Improv theatre generally does not have a script, but it can be structured around the exploration of certain situations, themes and topics. Limitations can be applied to the actions that can be performed. Even the "Yes, and…" rule applies: "Yes, and I will go into the dark, foreboding tower, and yes, I will face the horrible monster of doom, yes and I will crawl through the sewers to get there and yes, I believe that this red health potion will heal me." Sometimes, the performance asks that you assume a character, through whose eyes you will be living a vicarious adventure, other games are built as a vessel for the simulation of a personal experience: In any game I have played, except for puzzle games, I have assumed the role of someone who was not me and performed a variation of their story through decisions based on my spontaneous reaction to the situation I was thrust into by the game, most of which I would not like to put my corporeal body through.

This is most visible outwardly when watching a Let's Play, which combines elements of performance, documentary, reality television and travelogue, knowing that you could be playing this yourself.* Reading through comments, there are many suggestions on alternate approaches, missed details, or joy at the fact that you are watching someone confirm decisions made during a playthrough. If this were literary criticism, I would be talking about alternate readings and in-depth analysis, but as we are talking about gaming, they are different styles of gameplay. If I can watch someone play out a completely different path or style within a game I have played, it is a good indicator for what I would consider narrative and interactional quality and quantity. 

But this, after all the writing that has preceded this paragraph, is what makes a good game for me: the degree of creative freedom to which it allows the exploration of its topic, whether the topic is shooting up monsties on an alien planet, navigating the intricacies of the morality and mores of a game world, living through the horror of a city under siege or pushing around number 2 blocks. A computer game is a stage and a screen at the same time when played: it is watched, yet requires interactions and performance to unfold. It is also the co-star on the stage, Player One being the star of the show, and the ways in which Game and Player One can react to each other define the quality of the performance- or gaming experience.** 

If I were to choose to represent this graphically, I would go for an axis graph with an X and a Y axis, and place a point somewhere on that graph, rather than use an absolute score. Even if a number feels more concrete, and describes something in relation to the minimum zero, I find it difficult to evaluate things without setting them in relation to other data points, and making these visible. A graph seems appropriate, as it allows me to juxtapose up to 4 data points and determine where on the graph I would place my impressions.
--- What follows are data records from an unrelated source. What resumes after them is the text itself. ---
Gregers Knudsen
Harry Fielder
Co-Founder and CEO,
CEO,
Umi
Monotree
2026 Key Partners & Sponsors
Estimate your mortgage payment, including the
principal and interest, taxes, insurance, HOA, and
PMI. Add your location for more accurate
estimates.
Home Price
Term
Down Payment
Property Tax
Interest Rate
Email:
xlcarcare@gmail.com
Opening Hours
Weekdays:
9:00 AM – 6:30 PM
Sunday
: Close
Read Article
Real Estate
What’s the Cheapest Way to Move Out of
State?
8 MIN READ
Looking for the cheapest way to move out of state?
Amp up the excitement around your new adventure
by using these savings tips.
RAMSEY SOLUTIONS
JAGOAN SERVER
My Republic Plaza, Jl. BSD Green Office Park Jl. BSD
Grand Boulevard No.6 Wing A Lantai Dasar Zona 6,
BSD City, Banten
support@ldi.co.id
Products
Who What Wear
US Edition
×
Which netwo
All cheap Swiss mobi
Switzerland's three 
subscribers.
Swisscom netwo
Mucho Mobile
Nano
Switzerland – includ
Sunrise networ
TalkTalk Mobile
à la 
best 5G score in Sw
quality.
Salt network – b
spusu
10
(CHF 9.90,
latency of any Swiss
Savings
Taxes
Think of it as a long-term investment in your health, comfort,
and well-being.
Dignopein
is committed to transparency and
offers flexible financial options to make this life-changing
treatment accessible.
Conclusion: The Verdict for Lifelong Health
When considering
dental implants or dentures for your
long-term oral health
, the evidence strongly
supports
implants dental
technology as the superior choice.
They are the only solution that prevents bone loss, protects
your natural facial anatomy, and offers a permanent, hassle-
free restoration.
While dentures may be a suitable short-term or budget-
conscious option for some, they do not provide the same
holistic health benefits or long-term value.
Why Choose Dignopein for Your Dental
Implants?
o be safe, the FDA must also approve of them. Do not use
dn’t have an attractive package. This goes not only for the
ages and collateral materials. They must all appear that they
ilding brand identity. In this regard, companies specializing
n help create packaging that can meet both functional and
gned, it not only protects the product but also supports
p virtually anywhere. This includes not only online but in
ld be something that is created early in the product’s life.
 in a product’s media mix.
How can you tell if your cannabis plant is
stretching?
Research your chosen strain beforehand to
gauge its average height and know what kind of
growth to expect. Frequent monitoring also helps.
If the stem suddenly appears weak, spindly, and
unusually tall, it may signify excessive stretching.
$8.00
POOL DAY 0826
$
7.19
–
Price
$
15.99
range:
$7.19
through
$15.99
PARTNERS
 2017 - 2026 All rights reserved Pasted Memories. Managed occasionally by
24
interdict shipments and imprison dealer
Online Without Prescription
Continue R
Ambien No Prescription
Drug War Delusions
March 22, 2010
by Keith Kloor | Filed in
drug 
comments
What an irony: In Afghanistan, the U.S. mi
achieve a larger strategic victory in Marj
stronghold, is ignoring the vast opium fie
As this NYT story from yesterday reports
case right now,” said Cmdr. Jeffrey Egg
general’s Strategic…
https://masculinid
And that's about it for this long thought. We've circumnavigated a vast, meandering, labyrinthine topic, and at the exit, looking out of my window, I see sunlight shining through. And into the sun is where I will go today. Thanks for bearing with me. 
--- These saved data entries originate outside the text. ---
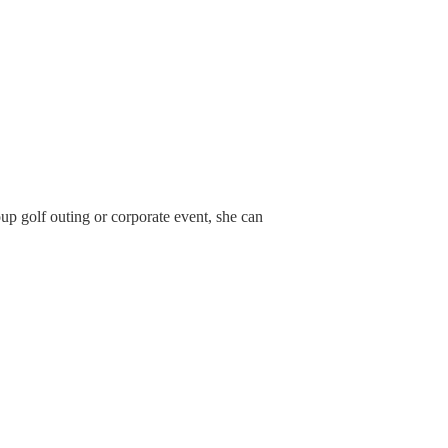
up golf outing or corporate event, she can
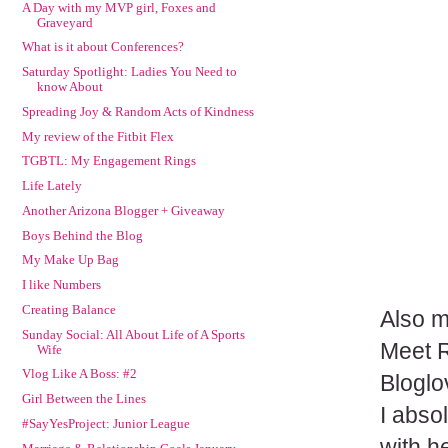
A Day with my MVP girl, Foxes and
Graveyard
What is it about Conferences?
Saturday Spotlight: Ladies You Need to
know About
Spreading Joy & Random Acts of Kindness
My review of the Fitbit Flex
TGBTL: My Engagement Rings
Life Lately
Another Arizona Blogger + Giveaway
Boys Behind the Blog
My Make Up Bag
I like Numbers
Creating Balance
Also m
Sunday Social: All About Life of A Sports
Meet 
Wife
Vlog Like A Boss: #2
Bloglo
Girl Between the Lines
I abso
#SayYesProject: Junior League
with h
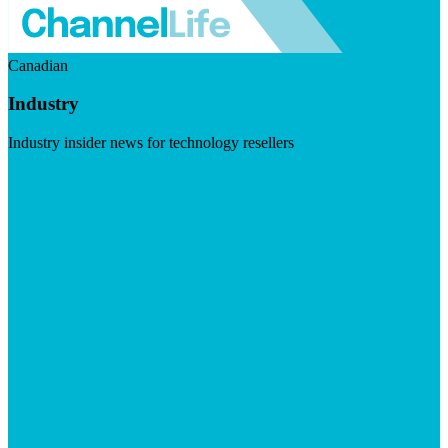
Canadian
Industry
Industry insider news for technology resellers
Visit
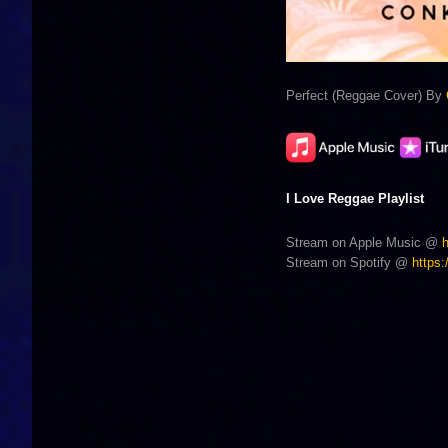
Perfect (Reggae Cover) By
I Love Reggae Playlist
Stream on Apple Music @
Stream on Spotify @
https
*How games, as a medium, have affected other media and art forms, not to mention societal attitudes is another long, but separate discussion, as is the culture that surrounds computer games. 
** This is probably not a definition I would have applied two decades ago, but considering that one of the goals of making games has always been to build and simulate functioning parallel an imaginary universes, it's one that I find can be applied more and more frequently.